Women’s reproductive rights. Whether or

not women can terminate pregnancies is still controversial twenty-five

years after the Supreme Court ruling in Roe v. Wade affirmed women’s choice

during the first two trimesters.

Women’s enrollment in military academies

and service in active combat. Are these desirable?

Women in leadership roles in religious

worship. Controversial for some, natural for others.

Affirmative action. Is help in making up

for past discrimination appropriate? Do qualified women now face a level

playing field?

The mommy track. Should businesses accommodate

women’s family responsibilities, or should women compete evenly for advancement

with men, most of whom still assume fewer family obligations?

Pornography. Is it degrading, even dangerous,

to women, or is it simply a free speech issue?

Sexual harassment. Just where does flirting

leave off and harassment begin?

Surrogate motherhood. Is it simply the

free right of a woman to hire out her womb for this service?

Social Security benefits allocated equally

for homemakers and their working spouses, to keep surviving wives from

poverty as widows.

Today, young women proudly calling themselves

“the third wave” are confronting these and other thorny issues. While many

women may still be hesitant to call themselves “feminist” because of the

ever-present backlash, few would give up the legacy of personal freedoms

and expanded opportunities women have won over the last 150 years. Whatever

choices we make for our own lives, most of us envision a world for our

daughters, nieces and granddaughters where all girls and women will have

the opportunity to develop their unique skills and talents and pursue their

dreams.

1998: Living the Legacy

In the 150 years since that first, landmark

Women’s Rights Convention, women have made clear progress in the areas

addressed by Elizabeth Cady Stanton in her revolutionary Declaration of

Sentiments. Not only have women won the right to vote we are being elected

to public office at all levels of government. Jeannette Rankin was the

first woman elected to Congress, in 1916. By 1971, three generations later,

women were still less than three percent of our congressional representatives.

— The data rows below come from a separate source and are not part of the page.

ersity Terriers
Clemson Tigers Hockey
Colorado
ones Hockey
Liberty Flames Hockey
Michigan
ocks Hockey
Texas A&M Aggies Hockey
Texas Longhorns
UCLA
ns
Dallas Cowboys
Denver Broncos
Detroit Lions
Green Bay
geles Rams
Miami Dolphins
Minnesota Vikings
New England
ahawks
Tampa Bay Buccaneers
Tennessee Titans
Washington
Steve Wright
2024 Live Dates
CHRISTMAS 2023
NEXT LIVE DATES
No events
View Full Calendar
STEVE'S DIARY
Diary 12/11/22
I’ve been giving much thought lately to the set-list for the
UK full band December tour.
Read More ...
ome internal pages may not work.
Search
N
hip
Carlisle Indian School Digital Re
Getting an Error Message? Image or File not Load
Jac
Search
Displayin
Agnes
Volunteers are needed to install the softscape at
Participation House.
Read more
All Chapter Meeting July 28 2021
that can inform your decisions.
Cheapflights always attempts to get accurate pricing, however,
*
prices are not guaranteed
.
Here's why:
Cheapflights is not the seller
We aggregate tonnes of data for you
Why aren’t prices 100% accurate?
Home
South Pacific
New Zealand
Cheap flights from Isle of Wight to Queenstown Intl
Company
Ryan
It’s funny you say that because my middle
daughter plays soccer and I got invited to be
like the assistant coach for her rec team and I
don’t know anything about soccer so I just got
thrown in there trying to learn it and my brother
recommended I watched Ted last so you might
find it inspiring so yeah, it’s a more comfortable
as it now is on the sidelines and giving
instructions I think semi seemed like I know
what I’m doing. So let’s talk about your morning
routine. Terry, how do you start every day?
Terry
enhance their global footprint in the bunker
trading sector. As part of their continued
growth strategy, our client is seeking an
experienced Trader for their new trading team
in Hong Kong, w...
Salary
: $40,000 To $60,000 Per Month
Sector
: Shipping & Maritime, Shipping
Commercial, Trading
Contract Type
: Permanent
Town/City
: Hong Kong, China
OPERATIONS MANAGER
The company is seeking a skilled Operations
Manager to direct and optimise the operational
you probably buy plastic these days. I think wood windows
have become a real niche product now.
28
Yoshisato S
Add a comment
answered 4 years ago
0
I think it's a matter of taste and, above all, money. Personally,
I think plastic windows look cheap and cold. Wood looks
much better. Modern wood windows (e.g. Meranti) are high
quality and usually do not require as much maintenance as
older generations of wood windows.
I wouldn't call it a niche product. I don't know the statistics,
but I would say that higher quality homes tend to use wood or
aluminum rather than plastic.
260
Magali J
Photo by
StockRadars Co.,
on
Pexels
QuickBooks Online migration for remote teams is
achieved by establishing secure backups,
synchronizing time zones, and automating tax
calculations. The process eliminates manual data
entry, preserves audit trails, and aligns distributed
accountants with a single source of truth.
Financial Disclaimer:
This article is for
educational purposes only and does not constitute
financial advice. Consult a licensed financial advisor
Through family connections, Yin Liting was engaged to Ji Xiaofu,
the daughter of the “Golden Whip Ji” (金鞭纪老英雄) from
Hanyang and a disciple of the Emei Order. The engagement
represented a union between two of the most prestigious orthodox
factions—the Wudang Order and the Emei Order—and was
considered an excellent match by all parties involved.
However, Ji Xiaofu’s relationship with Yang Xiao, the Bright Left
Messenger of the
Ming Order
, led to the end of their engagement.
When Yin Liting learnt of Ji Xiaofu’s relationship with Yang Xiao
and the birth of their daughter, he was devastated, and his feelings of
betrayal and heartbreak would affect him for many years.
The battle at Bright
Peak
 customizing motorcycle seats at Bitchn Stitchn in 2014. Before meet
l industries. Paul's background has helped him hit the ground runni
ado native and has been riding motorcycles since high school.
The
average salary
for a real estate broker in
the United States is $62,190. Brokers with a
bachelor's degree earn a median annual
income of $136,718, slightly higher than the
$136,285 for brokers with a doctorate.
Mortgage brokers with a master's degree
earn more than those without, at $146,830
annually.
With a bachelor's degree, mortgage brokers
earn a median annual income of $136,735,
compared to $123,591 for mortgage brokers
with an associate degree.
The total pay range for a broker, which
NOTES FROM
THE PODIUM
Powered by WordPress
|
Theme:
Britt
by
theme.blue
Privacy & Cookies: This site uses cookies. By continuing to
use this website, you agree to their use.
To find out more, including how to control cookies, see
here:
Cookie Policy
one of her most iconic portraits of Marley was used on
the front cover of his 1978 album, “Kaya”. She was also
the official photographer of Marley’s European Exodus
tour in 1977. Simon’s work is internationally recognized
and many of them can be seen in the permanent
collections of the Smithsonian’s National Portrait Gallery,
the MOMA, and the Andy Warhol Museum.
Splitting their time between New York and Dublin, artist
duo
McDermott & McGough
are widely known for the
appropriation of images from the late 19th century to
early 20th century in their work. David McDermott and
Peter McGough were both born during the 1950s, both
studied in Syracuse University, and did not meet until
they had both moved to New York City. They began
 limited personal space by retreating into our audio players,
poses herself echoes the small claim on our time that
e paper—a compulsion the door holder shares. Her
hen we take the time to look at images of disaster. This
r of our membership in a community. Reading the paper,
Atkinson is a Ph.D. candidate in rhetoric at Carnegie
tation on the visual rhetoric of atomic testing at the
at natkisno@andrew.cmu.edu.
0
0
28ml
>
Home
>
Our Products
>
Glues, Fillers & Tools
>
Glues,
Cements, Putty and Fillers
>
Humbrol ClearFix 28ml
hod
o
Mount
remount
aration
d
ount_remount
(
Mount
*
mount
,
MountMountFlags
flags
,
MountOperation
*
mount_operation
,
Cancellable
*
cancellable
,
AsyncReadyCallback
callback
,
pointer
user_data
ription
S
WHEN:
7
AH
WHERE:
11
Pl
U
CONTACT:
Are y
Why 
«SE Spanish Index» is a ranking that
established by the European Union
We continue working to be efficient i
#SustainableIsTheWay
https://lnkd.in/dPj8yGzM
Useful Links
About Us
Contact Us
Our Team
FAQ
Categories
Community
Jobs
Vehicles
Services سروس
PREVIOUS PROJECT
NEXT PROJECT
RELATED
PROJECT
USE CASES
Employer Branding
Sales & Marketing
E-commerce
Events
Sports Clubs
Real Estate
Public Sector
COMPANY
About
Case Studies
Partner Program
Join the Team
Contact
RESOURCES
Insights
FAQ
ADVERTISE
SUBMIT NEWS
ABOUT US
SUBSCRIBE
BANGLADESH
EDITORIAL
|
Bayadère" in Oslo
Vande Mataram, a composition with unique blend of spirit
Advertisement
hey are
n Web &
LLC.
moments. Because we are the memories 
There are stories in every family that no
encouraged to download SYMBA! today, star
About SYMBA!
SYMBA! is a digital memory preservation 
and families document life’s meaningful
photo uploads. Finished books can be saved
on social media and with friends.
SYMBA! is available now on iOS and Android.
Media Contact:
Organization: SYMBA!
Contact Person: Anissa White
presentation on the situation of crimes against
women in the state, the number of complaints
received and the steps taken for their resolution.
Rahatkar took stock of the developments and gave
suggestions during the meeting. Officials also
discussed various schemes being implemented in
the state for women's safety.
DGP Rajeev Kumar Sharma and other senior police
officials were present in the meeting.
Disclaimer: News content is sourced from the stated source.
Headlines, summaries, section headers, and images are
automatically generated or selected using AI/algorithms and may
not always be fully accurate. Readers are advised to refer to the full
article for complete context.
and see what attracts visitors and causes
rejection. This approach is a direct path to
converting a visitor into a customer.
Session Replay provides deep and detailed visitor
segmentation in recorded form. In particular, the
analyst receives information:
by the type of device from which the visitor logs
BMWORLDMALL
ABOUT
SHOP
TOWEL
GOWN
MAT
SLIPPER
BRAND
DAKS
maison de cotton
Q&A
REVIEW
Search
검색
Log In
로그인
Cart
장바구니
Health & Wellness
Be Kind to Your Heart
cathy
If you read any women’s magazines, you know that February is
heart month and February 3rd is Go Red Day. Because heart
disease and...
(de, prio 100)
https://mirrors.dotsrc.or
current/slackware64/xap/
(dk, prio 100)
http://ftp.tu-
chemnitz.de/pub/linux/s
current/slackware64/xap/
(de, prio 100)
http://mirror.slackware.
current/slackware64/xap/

Today women hold only 11% of the seats in Congress, and 21% of the state

legislative seats. Yet, in the face of such small numbers, women have successfully

changed thousands of local, state, and federal laws that had limited women’s

legal status and social roles.

In the world of work, large numbers of

women have entered the professions, the trades, and businesses of every

kind. We have opened the ranks of the clergy, the military, the newsroom.

More than three million women now work in occupations considered “nontraditional”

until very recently.

We’ve accomplished so much, yet a lot still

remains to be done. Substantial barriers to the full equality of America’s

women still remain before our freedom as a Nation can be called complete.